Alphabet’s Google launched the most recent version of its voice assistant on the widely used mobile operating system on Thursday with the launch of a smartphone app for its AI chatbot on Apple’s App Store.
TakeAway Points:
- Alphabet’s Google on Thursday released a smartphone app for its artificial intelligence chatbot on Apple’s App Store that introduced the latest generation of its voice assistant to the popular mobile operating system.
- Gemini Live, a voice-based function that enables users to have organic conversations with the chatbot, will be available in the new Gemini app.
- The U.S. Federal Trade Commission is getting ready to start looking into anti-competitive actions at Microsoft’s cloud computing division.
Gemini live on iPhone
The new Gemini app will include Gemini Live, a voice-based feature that allows users to have natural conversations with the chatbot. Apple has already said it will incorporate OpenAI’s ChatGPT into a refreshed version of its voice assistant, Siri.
“It’s great for when you want to practice for an upcoming interview, ask for advice on things to do in a new city, or brainstorm and develop creative ideas,” Brian Marquardt, senior director of product management at Google, said in a statement.
Gemini is Google’s answer to ChatGPT, the popular application developed by Microsoft-backed OpenAI. Google initially launched it in February 2023 under the name Bard and has since added more capabilities while weathering controversies.

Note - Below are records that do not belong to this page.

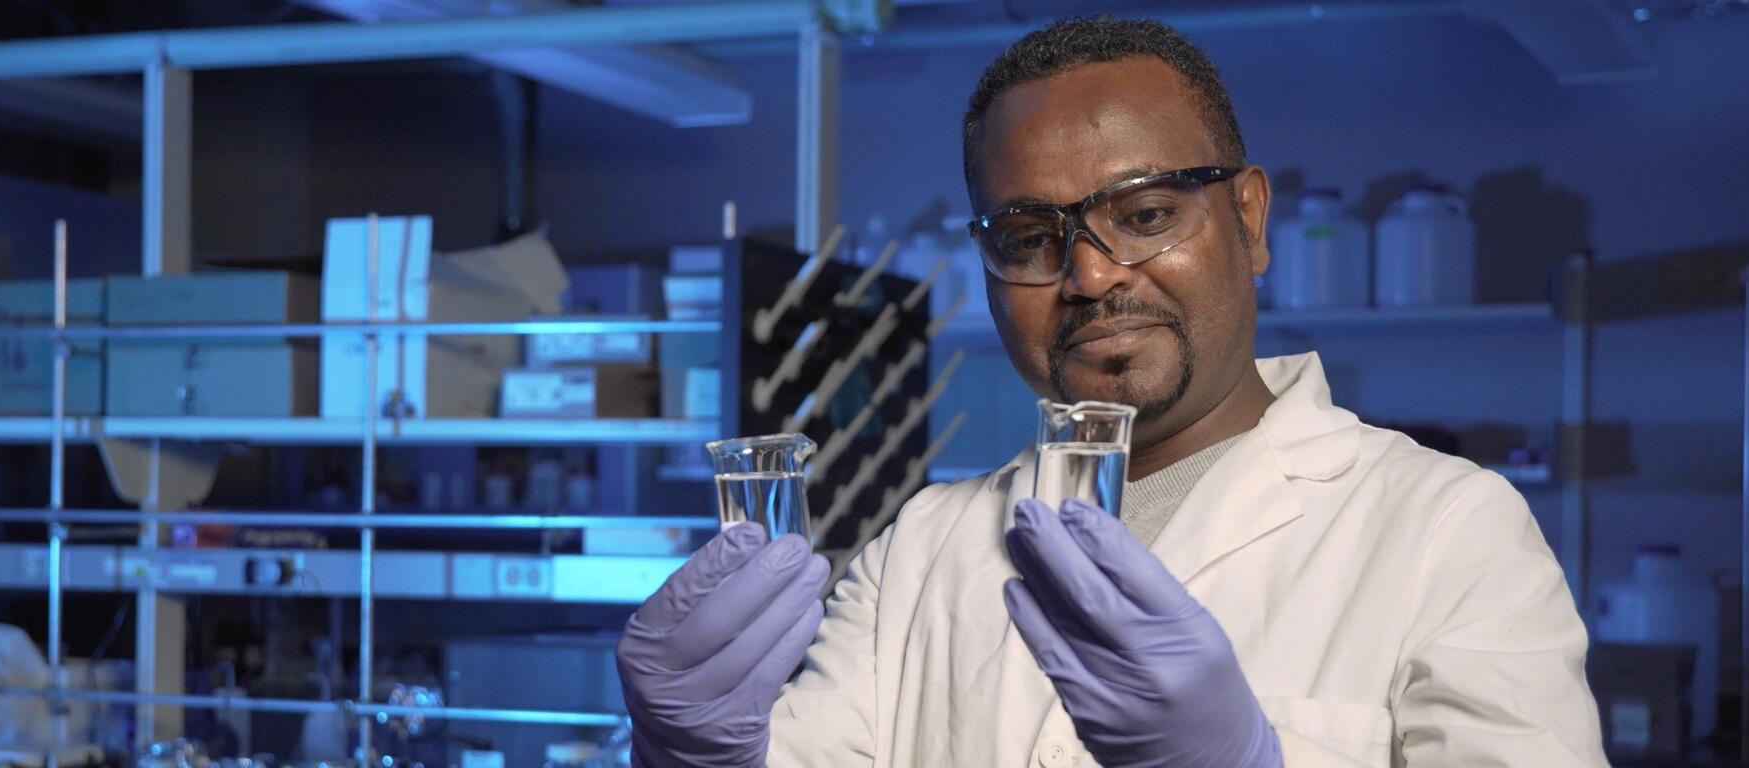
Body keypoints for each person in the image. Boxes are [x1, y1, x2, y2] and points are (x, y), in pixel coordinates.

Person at [617, 16, 1609, 768]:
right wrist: (688, 753)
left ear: (1251, 222)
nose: (1091, 276)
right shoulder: (918, 552)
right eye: (1030, 237)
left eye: (1144, 214)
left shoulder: (1449, 531)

Google announced the voice feature during an August event and first added it to phones powered by its own mobile operating system, Android.
Technical advances in AI spurred by the rise of large language models have fostered the emergence of a new generation of voice assistants far more capable than Amazon’s Alexa, Apple’s Siri and Google Assistant.

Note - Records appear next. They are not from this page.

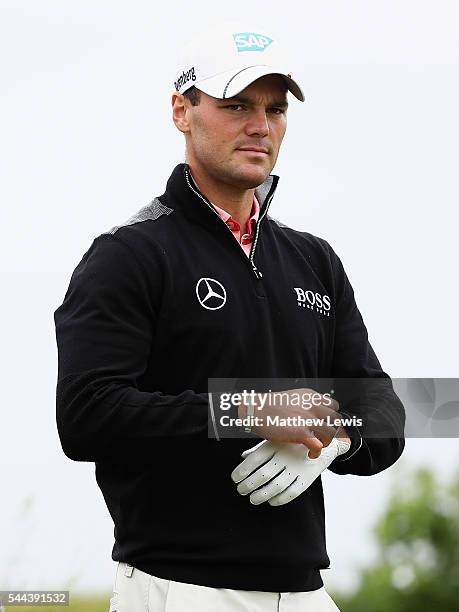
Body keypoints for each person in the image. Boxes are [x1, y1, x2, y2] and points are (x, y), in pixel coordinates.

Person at [53, 24, 405, 612]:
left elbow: (387, 408)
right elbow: (86, 416)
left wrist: (334, 439)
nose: (260, 126)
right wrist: (250, 409)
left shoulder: (313, 259)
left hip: (304, 590)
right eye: (236, 105)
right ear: (181, 111)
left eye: (274, 108)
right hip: (177, 585)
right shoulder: (129, 253)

Google’s Gemini Live is a replacement of Assistant, an eight-year-old product built using older AI technology.
Hundreds of employees on the Voice Assistant team were laid off in January as part of a reorganization to “become more efficient,” a company spokesperson said at the time.
Google has since consolidated further. Last month it folded the Gemini app team into DeepMind, its AI research lab, in a move that CEO Sundar Pichai also attributed to increasing efficiency.
DeepMind is among the research organizations implementing new techniques to improve AI models as the traditional approach of building ever-bigger models has run into unexpected delays and challenges, according to a previous report.
US FTC plans to investigate Microsoft’s cloud business
The U.S. Federal Trade Commission is preparing to launch an investigation into anti-competitive practices at Microsoft’s cloud computing business, sources familiar with the matter said.
The agency is examining allegations that the software giant is potentially abusing its market power in productivity software by imposing punitive licensing terms to prevent customers from moving their data from its Azure cloud service to other competitive platforms, the sources said.
The Financial Times first reported the probe on Thursday.
Tactics being examined include substantially increasing subscription fees for those that leave, charging steep exit fees, and allegedly making its Office 365 products incompatible with rival clouds, according to the report.